景元才年及弱冠,显然没有修炼出日后说谎不眨眼的本事。
“应星哥……”他抬起头来笑了声,这会刚好日出,天色肉眼可见地亮起来,应星也终于看清了景元的状况。
他身上虽然没有显眼的重伤,但血味一直没有散去,脸颊病红,双眼蒙朦胧,发丝被汗液洇湿,不知是疼得还是烧得。
“伤在哪?”应星眉毛锁得很紧,动手去卸他的肩甲。
“没伤,应星哥……”景元挣动了几下,应星不为所动地继续拆解,匠人双手灵巧,不一会就像拆螃蟹一样把盔甲拆了大半。
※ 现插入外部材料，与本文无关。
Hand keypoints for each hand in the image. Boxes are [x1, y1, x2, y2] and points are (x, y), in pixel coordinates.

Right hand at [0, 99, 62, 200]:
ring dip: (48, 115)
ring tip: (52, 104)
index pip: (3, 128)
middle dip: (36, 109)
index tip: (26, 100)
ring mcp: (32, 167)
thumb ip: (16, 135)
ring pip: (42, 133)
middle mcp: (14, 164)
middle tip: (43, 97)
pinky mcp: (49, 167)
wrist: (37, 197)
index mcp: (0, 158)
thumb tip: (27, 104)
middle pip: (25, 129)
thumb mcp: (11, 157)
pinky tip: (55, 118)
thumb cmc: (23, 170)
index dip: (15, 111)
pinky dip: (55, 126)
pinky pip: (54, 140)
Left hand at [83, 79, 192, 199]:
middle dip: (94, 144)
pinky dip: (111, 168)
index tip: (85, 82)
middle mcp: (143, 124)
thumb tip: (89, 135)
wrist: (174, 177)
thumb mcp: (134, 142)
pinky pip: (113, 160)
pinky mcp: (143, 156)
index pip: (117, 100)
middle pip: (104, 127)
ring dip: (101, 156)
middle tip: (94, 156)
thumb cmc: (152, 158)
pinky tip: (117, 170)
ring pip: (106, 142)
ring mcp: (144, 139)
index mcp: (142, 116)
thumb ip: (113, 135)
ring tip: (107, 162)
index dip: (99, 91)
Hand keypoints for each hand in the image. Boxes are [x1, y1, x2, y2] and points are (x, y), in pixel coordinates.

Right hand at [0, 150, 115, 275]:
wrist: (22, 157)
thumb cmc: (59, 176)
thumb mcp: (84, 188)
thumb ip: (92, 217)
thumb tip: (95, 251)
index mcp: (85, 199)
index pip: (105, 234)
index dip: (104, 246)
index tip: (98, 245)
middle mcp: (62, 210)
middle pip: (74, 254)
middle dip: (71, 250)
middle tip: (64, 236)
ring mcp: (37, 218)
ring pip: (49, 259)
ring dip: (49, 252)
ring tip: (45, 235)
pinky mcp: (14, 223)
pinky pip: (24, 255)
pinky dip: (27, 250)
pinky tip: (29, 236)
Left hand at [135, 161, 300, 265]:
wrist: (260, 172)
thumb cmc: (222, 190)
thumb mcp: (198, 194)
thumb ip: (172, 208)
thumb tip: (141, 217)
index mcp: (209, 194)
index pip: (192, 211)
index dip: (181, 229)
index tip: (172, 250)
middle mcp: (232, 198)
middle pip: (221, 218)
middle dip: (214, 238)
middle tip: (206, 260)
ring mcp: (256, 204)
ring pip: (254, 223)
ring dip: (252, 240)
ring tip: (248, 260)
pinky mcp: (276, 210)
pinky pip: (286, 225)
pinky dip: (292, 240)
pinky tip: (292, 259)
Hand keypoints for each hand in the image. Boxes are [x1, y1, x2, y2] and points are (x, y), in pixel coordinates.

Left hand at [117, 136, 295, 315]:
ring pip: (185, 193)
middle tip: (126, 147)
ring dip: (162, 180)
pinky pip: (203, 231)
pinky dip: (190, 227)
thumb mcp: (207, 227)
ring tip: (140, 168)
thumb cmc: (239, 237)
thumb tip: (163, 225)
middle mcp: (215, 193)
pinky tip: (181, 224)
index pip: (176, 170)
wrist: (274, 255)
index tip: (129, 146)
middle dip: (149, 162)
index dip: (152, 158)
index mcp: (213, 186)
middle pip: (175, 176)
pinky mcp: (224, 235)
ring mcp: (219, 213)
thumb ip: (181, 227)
“啊——别碰那里!”景元突然痛苦地叫起来,应星被他喊得手指僵硬,不敢再动。
“在这在这。”景元自暴自弃地卷起了袖子,上面果然有一道仍在淌血的刀口。
“等着。”应星皱着眉拿来了医疗用品,把青年手臂的刀口认认真真地消毒。
“疼可以叫。”他说。
应星抬起头,却看见景元有些脱力地看着别处,双眸失神,另一只手在身前发着抖。
景元有些心不在焉地答应了。手臂包扎好后他仍没起身,笑着问应星:“应星哥,什么时候给我也锻把刀?”
“工造司的刀多得用不完,你随意挑就是。”
“别的工匠哪有应星哥锻得好。”景元仍笑着,那笑容几乎暴露出耍赖的意味了。
“等我有空就给你锻造一把。”应星心情愉快地说,过了片刻,身后才传来一声迷糊的“太好了。”
他听出有些不对劲,回过头去一看,刚才还喜笑颜开的青年不知何时又睡了过去,眉毛皱得很紧,整个人不由自主地缩成一团。
“景元,景元?”应星又去拍他,可这回景元却无论如何也不醒了。
应星掀起景元捂在身前的手,顿时看见了他胸腹处贯穿的伤口,血液在墙角积成一小摊,那人的身体小幅度地抖着,即使昏迷,牙关仍咬得死紧。
不知过了多久,丹鼎司终于赶到。景元被放平在担架上时,应星才看清楚他伤势的惨烈。
与真正的重伤相比,那手臂上认真精心的包扎反而有些滑稽了。
那时应星便明白,景元若认真想骗人什么事,那人是无论如何也发现不了的。
“我是管不了你了。”刃冷笑道。
景元别过了头,在刃看不见的地方颤抖着吐了口灼烫的气。他不愿意让刃看清自己的伤势,但那伤确实疼得要命。
这时,景元听见一声脆响,他错愕地抬起头,不知从何降下的铁索缠绕上他的双臂,将他整个人吊了起来。
铁索的动作不算温柔,一次又一次地牵动着他胸口的伤,景元几次眼前一黑,那春风和煦的笑容终于绷不住了,险些变成脱口而出的咒骂。
但他最后还是压下,身居高位太多年,他已经忘了市井的骂人话怎么说。
刃看出他是吃了有教养的亏,不由得生出几分同情来。
有那么一会,景元看不清也听不清,疼痛好像万箭穿心,他几乎晕过去,不过一个起身,冷汗已经打湿了他后背的衣料。
稍缓过来一点,景元就听见刃火上浇油道:“你可以威胁我说:巡猎的复仇终将来临。”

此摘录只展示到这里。